The United States and Britain have submitted a toughly worded draft resolution. In addition to a new mandate for the inspectors, Washington and London want the inclusion of language that authorizes the use of military force should Baghdad renege on its obligations.

France proposed the other draft resolution. It would also give the inspection teams a new mandate and new instructions. But Paris wants any authorization of military force to be addressed in a later resolution after the weapons inspectors arrive and file new reports on Iraqi compliance.

On 7 October, in an address televised in the United States, U.S. President George W. Bush accused Hussein of trying to build nuclear weapons. He also alleged that Iraq is plotting to attack the United States with biological and chemical arms.

Since that speech, the White House has released satellite photos of two alleged weapons sites.

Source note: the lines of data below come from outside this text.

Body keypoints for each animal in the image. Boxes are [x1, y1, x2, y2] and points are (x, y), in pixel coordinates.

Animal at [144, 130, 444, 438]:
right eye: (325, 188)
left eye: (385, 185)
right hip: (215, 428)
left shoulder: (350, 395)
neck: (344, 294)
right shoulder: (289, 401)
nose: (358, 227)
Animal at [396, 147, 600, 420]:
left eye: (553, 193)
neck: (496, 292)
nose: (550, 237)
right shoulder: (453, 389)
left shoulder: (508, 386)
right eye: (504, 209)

An analyst at the U.S. Defense Intelligence Agency has also identified two more suspected sites.

The four sites include the Furat centrifuge development center, the Nassr-Taji Steel Fabrication and Military Production Facility, the Qa'im uranium-ore refinery and the Tuwaitha Nuclear Research Center.

All four locations have been bombed in the past, either during the Gulf War or the four days of U.S. and British air strikes in 1998 that followed the departure of the last UN inspection team.

In Baghdad today, Iraqi Minister of Military Industrialization Abdel Tawab Mullah Huweish flatly rejected Washington's latest allegations. "I confirm here that we have no weapons of mass destruction and we have no intention to produce them. We did not go against the relevant Security Council resolutions, even in the absence of inspectors from Iraq, and the monitoring directorate has continued with its work as if UNSCOM was present, issuing biannual reports and monitoring sites according to their duties in this matter," Huweish said.

Huweish also invited experts from the United States to visit the sites for themselves.